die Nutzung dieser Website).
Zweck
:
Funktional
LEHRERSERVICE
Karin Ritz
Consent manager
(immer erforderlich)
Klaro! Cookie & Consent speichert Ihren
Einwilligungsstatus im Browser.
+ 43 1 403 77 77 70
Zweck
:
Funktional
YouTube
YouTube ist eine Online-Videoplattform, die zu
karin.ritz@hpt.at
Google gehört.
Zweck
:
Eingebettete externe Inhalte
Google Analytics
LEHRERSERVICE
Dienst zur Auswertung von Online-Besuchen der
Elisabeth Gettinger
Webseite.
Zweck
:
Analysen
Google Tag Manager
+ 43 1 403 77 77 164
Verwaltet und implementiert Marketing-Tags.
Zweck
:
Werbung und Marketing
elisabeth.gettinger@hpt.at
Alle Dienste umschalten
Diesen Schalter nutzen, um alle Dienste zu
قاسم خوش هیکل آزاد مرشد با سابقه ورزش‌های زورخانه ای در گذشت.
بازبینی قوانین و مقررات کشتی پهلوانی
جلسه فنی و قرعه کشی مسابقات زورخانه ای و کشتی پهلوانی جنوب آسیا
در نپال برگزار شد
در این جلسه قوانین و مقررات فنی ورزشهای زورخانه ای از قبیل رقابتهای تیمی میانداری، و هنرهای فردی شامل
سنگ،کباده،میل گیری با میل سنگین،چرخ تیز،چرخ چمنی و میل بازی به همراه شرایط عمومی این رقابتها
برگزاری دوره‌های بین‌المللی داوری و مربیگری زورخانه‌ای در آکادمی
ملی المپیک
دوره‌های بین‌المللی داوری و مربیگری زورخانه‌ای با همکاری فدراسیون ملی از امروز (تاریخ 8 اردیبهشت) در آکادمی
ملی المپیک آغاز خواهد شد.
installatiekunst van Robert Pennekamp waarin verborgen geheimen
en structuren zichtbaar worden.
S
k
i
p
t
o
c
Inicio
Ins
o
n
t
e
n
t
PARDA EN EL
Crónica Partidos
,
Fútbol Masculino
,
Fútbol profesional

=====

**TASK INSTRUCTIONS**
Filter the records above for the string "دوره" and copy each matching line.

**YOUR SOLUTION**
برگزاری دوره‌های بین‌المللی داوری و مربیگری زورخانه‌ای در آکادمی
دوره‌های بین‌المللی داوری و مربیگری زورخانه‌ای با همکاری فدراسیون ملی از امروز (تاریخ 8 اردیبهشت) در آکادمی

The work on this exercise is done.